Mrs. Nesbitt sighs, her voice weary. “Forgive me, Olive, but I can’t hear about your dog problems right now.”
“I am not speaking of my dog difficulties. I am telling you that Marie is not gone unless you make her so.” There is fierceness and kindness in Olive’s face. “Dead and gone versus a spirit—there is a difference. It’s a choice we make with loved ones who’ve passed.”
Olive looks toward the door and smiles slightly, as though she has seen Marie trot through it.
I climb from our car and walk across the yard determined to avoid the broken liquor bottle, the ruts and tracks, the flashlight left on the porch. But of course I do look at them and, hardest of all, the moment I step in my room I stare at Marie’s lumpy blue blanket on the floor. My mind flashes to Atchison, to Daddy’s slippers—how they also held his shape.
My sheets and pillow are a rumpled mess. I grab Rosie and sit on the rug by Marie’s bed. There’s dog hair and the curve of her back pressed in it. I fill my nose with her scent.

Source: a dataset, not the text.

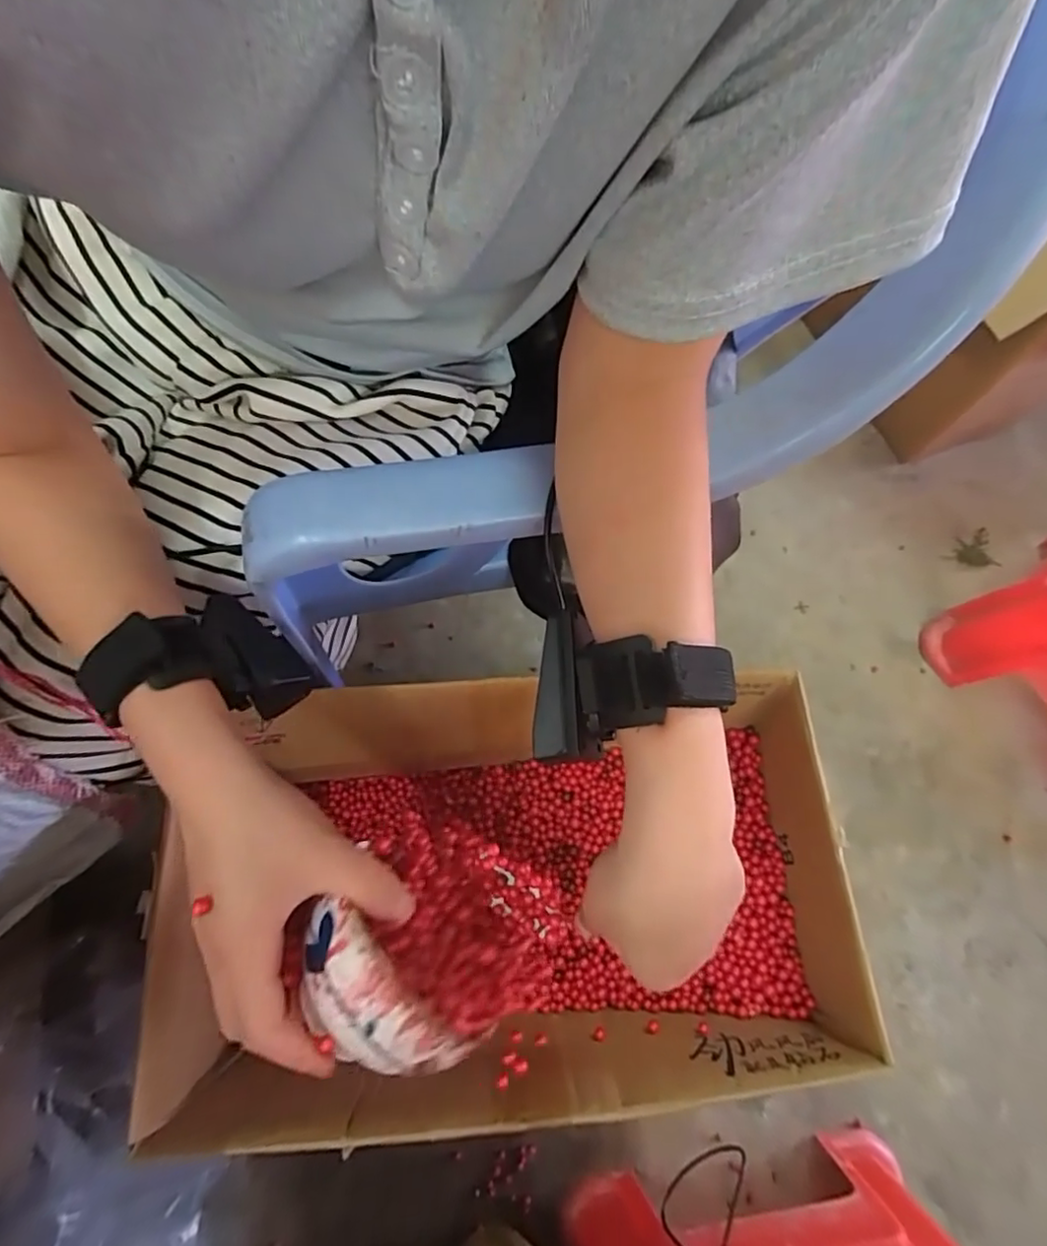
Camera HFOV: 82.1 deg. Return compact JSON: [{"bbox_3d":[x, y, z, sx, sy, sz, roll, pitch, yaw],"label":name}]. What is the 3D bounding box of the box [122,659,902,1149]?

Everything is so still, so unbearably quiet and empty. My stomach knots around the raw pain of missing her. I think of her stumpy tail, her habit of getting stepped on, her fierce love and protection of us.

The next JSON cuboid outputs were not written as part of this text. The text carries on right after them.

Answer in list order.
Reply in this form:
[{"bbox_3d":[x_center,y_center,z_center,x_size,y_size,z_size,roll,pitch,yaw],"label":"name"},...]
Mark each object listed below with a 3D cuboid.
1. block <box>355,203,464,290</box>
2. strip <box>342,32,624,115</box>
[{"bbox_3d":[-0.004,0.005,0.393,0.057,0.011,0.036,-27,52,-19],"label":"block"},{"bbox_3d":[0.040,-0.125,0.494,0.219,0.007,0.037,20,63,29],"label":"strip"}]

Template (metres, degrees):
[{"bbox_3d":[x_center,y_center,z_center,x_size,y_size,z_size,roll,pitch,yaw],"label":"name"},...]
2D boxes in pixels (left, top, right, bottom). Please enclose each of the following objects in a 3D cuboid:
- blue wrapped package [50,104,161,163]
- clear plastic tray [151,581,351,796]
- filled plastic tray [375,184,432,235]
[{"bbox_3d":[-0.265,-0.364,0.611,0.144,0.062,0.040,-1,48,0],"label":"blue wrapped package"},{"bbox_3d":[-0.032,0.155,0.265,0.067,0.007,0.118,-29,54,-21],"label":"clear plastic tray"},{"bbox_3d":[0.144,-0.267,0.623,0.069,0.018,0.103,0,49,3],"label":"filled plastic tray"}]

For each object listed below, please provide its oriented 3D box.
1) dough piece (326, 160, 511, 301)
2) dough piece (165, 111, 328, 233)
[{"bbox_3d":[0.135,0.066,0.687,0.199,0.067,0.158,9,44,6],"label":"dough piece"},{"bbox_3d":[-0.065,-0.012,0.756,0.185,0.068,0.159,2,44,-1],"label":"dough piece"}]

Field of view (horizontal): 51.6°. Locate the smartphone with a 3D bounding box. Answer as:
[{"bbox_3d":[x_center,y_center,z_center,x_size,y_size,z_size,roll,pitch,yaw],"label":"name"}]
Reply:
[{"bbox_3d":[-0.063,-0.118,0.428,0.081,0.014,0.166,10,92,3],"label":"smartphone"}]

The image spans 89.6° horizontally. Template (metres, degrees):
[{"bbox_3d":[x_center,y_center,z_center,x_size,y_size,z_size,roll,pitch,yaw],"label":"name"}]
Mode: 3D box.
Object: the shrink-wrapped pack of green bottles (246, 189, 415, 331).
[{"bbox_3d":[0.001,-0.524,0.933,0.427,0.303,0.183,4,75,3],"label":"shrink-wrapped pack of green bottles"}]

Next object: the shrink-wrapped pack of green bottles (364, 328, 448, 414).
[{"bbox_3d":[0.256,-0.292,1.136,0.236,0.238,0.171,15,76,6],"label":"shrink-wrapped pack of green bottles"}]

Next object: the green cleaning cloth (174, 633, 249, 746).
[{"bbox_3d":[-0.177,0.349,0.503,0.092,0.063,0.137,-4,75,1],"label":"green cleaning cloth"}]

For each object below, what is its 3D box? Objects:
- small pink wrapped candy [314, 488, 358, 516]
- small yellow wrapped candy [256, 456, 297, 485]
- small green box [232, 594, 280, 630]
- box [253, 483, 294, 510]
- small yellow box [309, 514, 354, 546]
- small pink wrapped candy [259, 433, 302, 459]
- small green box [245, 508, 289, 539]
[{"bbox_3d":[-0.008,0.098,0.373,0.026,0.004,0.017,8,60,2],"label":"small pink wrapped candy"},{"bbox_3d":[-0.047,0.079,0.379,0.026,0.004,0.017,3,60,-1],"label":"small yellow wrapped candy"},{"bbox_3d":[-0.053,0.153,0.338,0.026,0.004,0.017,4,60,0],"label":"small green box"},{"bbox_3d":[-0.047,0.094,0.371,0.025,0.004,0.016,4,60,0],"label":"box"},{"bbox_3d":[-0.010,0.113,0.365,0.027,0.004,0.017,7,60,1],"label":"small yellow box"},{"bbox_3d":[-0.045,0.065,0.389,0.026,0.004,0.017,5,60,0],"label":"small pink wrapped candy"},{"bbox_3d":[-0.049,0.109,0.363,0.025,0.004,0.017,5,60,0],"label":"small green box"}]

“Marie?” I whisper. “Are you all right?”
I sit a while, watch my goddesses watching me. I smell coffee brewing, hear the telephone ring for the third time since we’ve been home.
I run my finger around the blanket’s bound edge. “I love you.”
My back aches. I stand and stretch, not knowing what to do with myself. By the wall a tiny movement catches my eye. I bend down. A furry, silver-brown spider is building her web between my bedpost and the window. It’s in an odd spot and the design isn’t perfect. The tiny silk ropes are crooked. It is more a loopy oval than a circle, but the spider just keeps spinning back and forth as naturally as can be, knitting her new home in the air.